Once you eventually return home, turn up the combi-boiler and fling open the double glazed windows. Even better, climb up to the loft and strip off the insulation. And post it all on Facebook, #UnInsulateBritain. To really make the message stick, add a photo of a baby polar bear padding across a melting ice flow with the injunction “get off our roads now or he gets an early bath”.
IB’s histrionics are turning the population and politicians off its laudable aims
Alright, I’m going a bit OTT. Of course, it’s vitally important to improve our thermally sieve-like housing stock. But IB’s histrionics are turning the population and politicians off its laudable aims.
Three weeks into the protests, 72% of the public now oppose its actions, up 13 points since the start of the campaign, according to a YouGov poll. Even Green Party co-leader Carla Denyer and the original eco-warrior, Prince Charles, have expressed their frustration.

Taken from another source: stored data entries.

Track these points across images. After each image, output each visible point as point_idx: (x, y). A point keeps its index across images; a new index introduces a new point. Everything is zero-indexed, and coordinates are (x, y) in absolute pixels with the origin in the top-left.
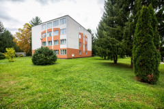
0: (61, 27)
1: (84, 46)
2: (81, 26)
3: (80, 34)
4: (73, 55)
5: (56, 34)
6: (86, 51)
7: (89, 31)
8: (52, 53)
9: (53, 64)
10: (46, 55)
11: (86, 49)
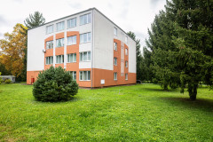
0: (81, 29)
1: (122, 65)
2: (117, 27)
3: (115, 41)
4: (103, 82)
5: (73, 42)
6: (126, 73)
7: (131, 36)
8: (70, 78)
9: (72, 99)
10: (59, 83)
11: (126, 69)
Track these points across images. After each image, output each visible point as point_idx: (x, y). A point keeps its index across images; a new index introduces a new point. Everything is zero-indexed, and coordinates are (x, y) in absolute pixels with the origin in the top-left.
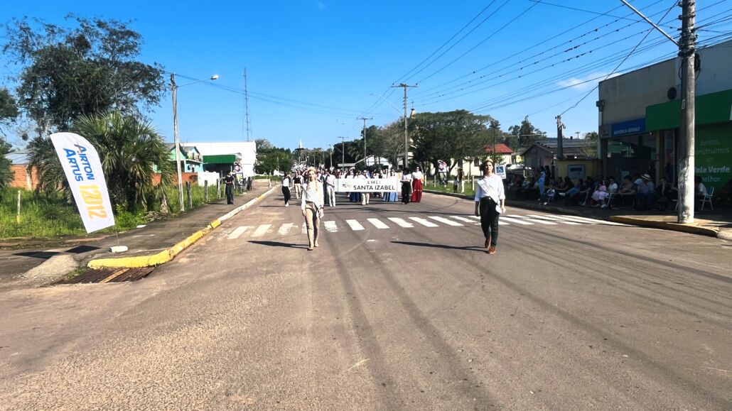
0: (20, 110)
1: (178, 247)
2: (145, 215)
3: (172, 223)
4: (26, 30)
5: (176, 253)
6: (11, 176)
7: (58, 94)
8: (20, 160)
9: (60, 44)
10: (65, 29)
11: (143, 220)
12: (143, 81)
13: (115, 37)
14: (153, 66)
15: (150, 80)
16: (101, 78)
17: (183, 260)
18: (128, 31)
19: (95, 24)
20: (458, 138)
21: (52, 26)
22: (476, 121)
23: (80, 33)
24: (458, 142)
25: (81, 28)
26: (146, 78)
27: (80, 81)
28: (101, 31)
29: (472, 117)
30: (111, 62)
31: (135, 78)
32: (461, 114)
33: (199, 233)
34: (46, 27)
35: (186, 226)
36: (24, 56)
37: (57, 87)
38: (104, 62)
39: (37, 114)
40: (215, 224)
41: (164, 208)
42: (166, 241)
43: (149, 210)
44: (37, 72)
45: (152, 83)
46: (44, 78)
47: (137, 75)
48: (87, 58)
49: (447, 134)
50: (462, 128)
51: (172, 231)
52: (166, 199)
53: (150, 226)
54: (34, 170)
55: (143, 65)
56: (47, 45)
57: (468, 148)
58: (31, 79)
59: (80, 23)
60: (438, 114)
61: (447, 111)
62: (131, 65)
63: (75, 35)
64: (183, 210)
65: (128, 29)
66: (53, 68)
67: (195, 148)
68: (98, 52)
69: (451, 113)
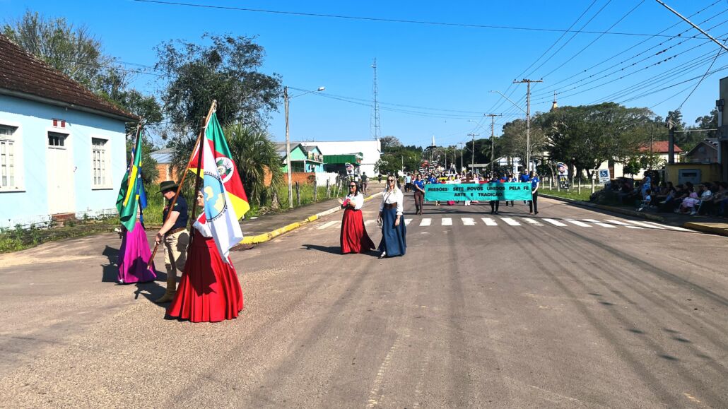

The prime minister would welcome nothing more than donning a hard hat in front of the cameras ahead of next month’s COP26 summit and announcing a successor to previous lukewarm programmes. Boris would love to insulate Britain, but he can’t be seen to appease this rabble; first, Priti Patel has to jail a few of the nutters. That, sadly, might take months.
Everything but insulation
This may explain why this week’s various government announcements included £5k grants for heat pumps, billions of investment into wind turbines, but not a specific mention of insulation? (There is a tad more hidden away for existing programmes, but the PM dare not utter it for fear of IB gloating and copycat actions.)
A pity, since it’s just about the quickest policy to mobilise and would fit in perfectly with Boris’s ‘levelling-up’ mantra. Varying estimates of 13 to 25 million of the UK’s 28 million homes need to be improved. Let’s split the difference and assume 20 million. Almost three quarters of cavity-walled homes have been injected with foam or bead insulation, a quicker and cheaper job than the 90% of solid-walled dwellings still needing the more extensive task of fixing panels inside and out – and usually involving other improvements.
My back-of-envelope calculation is that the average of all remaining work will require an effective four employees taking two weeks per home, ie 24 a year. On this basis, we’re going to need some 115,000 workers to get the job done by the government’s target date. Not out of the question until you factor in the 43,000 vacancies currently in the construction industry and the difficulty in picking up a bag of nails.
Nevertheless, IB want it done by 2030. Presumably, there are no mathematicians among their ranks. For the task to be achieved in nine years not 29 would require 370,000 recruits. Impossible. But they and their fellow travellers in Extinction Rebellion could make a start by joining their ranks. It might be the first time most have ever done proper work.
They would do well to start on their own homes, many of which are subpar thermally, according to various media reports. Those Islington townhouses are fiendishly draughty.